I understand that Acromas Holdings has in recent weeks stepped up discussions about a refinancing of its debts, although its board has yet to reach a firm decision about whether to proceed with such a move.
The company, which also owns Saga, the lifestyle brand targeted at the over-50s, has been conducting a review of its options in conjunction with its shareholders as it begins to approach a 2015 deadline for repaying parts of its debt.

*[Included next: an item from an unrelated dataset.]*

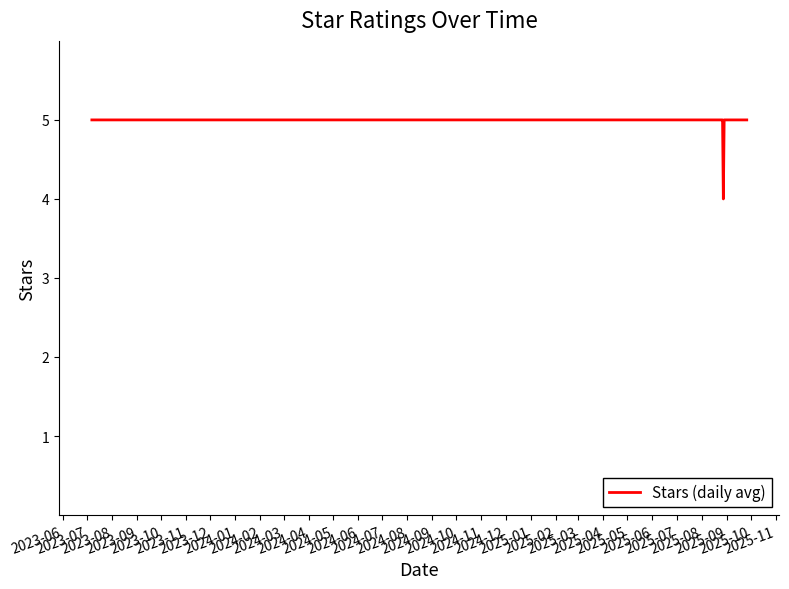

How many values are between 5 and 6?

10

Acromas is owned by Charterhouse, CVC Capital Partners and Permira, three of the UK's biggest private equity groups. The group was created in 2007 when the AA and Saga merged, and the business has been financially resilient despite the difficult economic backdrop.
The company's shareholders have also been examining a sale of the AA, a flotation of Acromas and the sale of a minority stake in the group to outside investors. People close to the company said that one of these options could yet prevail but cautioned that no formal process was under way. Last autumn, the investment banks Lazard and UBS (Berlin: UBRA.BE - news) were appointed to give advice on options.
The AA's ownership by private equity firms - it was sold to them by Centrica (LSE: CNA.L - news) , the owner of British Gas - became a lightning rod for the industry's criticism by politicians and trade unions.
According to Acromas' half-year financial report in October, the company recorded an 8.3% increase in turnover, with earnings before interest, tax, depreciation and amortisation up 1.3% compared to the first half of the 2011-12 financial year.
Improved cash generation helped the company reduce its net bank debt to £4bn, the lowest since it was founded, Acromas said in the statement.
Acromas also owns the driving school BSM and a number of other insurance and travel brands.
An Acromas spokesman has declined to comment.